Compito breve A
Nella cronaca del matrimonio, di che colore è l'abito del prefetto Emilia Zarrilli?

Estratto fornito

Da una Alfa scura scende sua eccellenza il prefetto Emilia Zarrilli, fasciata in un abito rosa cipria con i particolari in argento, assolutamente in pendant con gli accessori; acconciatura semi cotonata, la parrucchiera sembra avergliela disegnata su misura per renderla del tutto in linea con il vestito. Borsa a busta dello stesso colore dell’abito, attende pochi istanti e da una Bmw serie 5 chiara (ma sta per essere sostituito con un X4 già commissionato a Stoccarda) scende per scortarla il cavaliere d’ordinanza in servizio permanente effettivo  e prefetto onorario Giuseppe Patrizi che sembrava appena uscito dal sarto: ma, si sa, se l’ex presidente della Provincia non è acchittato a puntino, donna Gina non gli fa attraversare il cancello di casa; a completare il quadro c’è proprio donna Gina, moglie di Peppe, con un abito in pizzo blu che premia la linea ancora affusolata da fare invidia alle ragazzine.

 

Ma la vera regina appare quando all’improvviso la folla si allarga in due ali per accogliere l’uscita degli sposi. In realtà, sembra che si allarghino come le acque del mar Rosso al cospetto di Mosé, per fare spazio a Lady Tiziana Fella, coniugata a Sandro Salera dopo avere trascorso gli anni del liceo a tirarsi i libri appresso e farsi i dispetti. Tiziana ha un abito da dieci e lode, solo la sposa è più bella di lei. Sembra uscita per un attimo dalla copertina di Vogue, sorride ad ognuno degli invitati. Lei non arriva: appare. Come le visioni. Saluta e con la coda dell’occhio verifica che tutto sia in ordine, sparisce con la grazia di una Jackie Bouvier Kennedy. Riesce a fare sentire importanti tutti i presenti. La mise è da perfetta mamma della sposa. Grigio perla in tafta che sembra arrivato apposta per lei dalla Persia. Leggerissimo, brillante, sembra appoggiato con grazia sulle curve statuarie. L’occhio esperto riconosce che la densità dell’ordito è superiore a quella della trama. Siccome fuori dalla chiesa c’è il sole ma è pur sempre ottobre, la prudenza impone che a coprire le spalle ci pensi una mantella dello stesso colore, cucita a piccole balze in tulle e taffetà. Collana, orecchini ed anello sono en parure, forse diamanti (mannaggia alla vista che non è più buona come un tempo, prima o poi devo farmi fare il tagliando dal professor Luigi Pinchera che, a proposito, era presente con abito fresco di sartoria cucito su misura per l’occasione). Tornando agli accessori: la pietra al centro è contornata da una tempesta di diamanti che hanno ispirato l’invidia di tutto l’universo femminile presente. Non tanto per il valore ma per come gli stanno bene, per la disinvoltura con cui li sfoggia ma non li ostenta: Tiziana è un tuttuno con il suo abito, i suoi gioielli e la sua classe.

Voci mostrate

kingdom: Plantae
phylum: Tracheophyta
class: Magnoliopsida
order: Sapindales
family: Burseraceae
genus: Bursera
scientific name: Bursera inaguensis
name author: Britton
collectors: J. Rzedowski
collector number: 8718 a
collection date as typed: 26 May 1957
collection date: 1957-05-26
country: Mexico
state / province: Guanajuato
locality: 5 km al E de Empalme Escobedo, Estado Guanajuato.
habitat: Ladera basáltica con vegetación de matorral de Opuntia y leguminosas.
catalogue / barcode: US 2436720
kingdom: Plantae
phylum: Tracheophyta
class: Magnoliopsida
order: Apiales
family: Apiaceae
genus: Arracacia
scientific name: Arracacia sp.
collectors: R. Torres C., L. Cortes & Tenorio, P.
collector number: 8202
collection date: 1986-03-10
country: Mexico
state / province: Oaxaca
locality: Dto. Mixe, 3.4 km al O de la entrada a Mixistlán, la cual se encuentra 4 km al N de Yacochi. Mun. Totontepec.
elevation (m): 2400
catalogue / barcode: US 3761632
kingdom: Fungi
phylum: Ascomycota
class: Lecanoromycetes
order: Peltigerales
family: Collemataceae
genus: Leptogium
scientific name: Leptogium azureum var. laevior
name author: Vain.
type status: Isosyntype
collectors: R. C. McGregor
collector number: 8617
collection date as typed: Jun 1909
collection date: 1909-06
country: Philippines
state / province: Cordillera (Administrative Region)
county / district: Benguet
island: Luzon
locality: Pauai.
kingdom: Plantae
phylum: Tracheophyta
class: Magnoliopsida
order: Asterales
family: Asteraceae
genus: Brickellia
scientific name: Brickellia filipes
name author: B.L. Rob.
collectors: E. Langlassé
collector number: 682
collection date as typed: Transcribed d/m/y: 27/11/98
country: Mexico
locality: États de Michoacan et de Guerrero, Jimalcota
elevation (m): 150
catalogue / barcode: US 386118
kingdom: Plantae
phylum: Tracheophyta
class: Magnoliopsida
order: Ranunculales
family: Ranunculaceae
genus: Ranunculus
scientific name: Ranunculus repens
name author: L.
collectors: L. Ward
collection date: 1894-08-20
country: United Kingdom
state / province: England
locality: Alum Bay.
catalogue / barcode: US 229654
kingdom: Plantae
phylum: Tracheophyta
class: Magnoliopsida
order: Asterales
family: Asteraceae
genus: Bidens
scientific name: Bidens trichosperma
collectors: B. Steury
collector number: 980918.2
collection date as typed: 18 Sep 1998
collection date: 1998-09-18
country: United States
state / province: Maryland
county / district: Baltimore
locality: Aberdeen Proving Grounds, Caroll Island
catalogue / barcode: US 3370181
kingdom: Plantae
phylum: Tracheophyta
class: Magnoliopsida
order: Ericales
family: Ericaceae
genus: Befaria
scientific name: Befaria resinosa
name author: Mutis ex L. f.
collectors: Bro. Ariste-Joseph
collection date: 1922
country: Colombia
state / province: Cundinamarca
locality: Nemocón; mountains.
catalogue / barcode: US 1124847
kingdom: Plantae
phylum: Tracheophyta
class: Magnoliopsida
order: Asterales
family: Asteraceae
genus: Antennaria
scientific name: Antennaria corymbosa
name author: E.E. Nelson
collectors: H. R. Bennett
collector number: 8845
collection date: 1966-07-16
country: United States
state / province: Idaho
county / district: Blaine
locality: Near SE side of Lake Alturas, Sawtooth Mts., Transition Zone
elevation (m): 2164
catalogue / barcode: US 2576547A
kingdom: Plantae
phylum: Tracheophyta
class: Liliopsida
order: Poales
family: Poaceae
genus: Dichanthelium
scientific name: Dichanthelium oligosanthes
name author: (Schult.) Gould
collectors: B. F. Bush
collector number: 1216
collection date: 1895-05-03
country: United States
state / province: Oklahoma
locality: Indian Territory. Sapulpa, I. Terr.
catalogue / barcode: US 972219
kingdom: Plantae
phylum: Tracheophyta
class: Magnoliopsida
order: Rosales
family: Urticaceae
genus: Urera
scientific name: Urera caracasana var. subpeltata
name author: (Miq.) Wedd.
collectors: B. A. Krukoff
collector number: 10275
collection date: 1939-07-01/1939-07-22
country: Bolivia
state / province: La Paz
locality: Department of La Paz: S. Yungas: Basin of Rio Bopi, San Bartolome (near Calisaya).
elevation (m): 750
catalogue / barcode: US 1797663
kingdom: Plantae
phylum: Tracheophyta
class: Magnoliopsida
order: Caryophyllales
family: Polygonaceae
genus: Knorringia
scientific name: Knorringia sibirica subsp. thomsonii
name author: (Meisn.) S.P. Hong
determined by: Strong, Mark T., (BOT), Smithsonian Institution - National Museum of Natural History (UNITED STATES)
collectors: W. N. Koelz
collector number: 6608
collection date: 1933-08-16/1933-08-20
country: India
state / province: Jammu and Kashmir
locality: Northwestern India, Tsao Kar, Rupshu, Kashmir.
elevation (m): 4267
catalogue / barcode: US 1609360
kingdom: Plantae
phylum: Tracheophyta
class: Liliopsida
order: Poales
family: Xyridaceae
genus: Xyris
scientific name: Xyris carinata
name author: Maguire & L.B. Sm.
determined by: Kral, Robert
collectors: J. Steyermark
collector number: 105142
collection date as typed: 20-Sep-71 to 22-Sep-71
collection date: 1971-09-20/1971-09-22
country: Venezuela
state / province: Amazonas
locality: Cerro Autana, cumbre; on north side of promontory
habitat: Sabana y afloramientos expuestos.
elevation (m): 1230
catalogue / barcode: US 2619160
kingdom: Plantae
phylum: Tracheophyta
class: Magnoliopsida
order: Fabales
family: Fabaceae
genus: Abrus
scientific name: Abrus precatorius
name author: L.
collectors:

Compito breve B
Riscrivi tale e quale la parte delle voci che si apre con la riga contenente "state / province: Oklahoma" e si chiude con quella contenente "determined by: Kral, Robert", entrambe comprese.

Risposta A
Rosa cipria, con i particolari in argento.

Risposta B
state / province: Oklahoma
locality: Indian Territory. Sapulpa, I. Terr.
catalogue / barcode: US 972219
kingdom: Plantae
phylum: Tracheophyta
class: Magnoliopsida
order: Rosales
family: Urticaceae
genus: Urera
scientific name: Urera caracasana var. subpeltata
name author: (Miq.) Wedd.
collectors: B. A. Krukoff
collector number: 10275
collection date: 1939-07-01/1939-07-22
country: Bolivia
state / province: La Paz
locality: Department of La Paz: S. Yungas: Basin of Rio Bopi, San Bartolome (near Calisaya).
elevation (m): 750
catalogue / barcode: US 1797663
kingdom: Plantae
phylum: Tracheophyta
class: Magnoliopsida
order: Caryophyllales
family: Polygonaceae
genus: Knorringia
scientific name: Knorringia sibirica subsp. thomsonii
name author: (Meisn.) S.P. Hong
determined by: Strong, Mark T., (BOT), Smithsonian Institution - National Museum of Natural History (UNITED STATES)
collectors: W. N. Koelz
collector number: 6608
collection date: 1933-08-16/1933-08-20
country: India
state / province: Jammu and Kashmir
locality: Northwestern India, Tsao Kar, Rupshu, Kashmir.
elevation (m): 4267
catalogue / barcode: US 1609360
kingdom: Plantae
phylum: Tracheophyta
class: Liliopsida
order: Poales
family: Xyridaceae
genus: Xyris
scientific name: Xyris carinata
name author: Maguire & L.B. Sm.
determined by: Kral, Robert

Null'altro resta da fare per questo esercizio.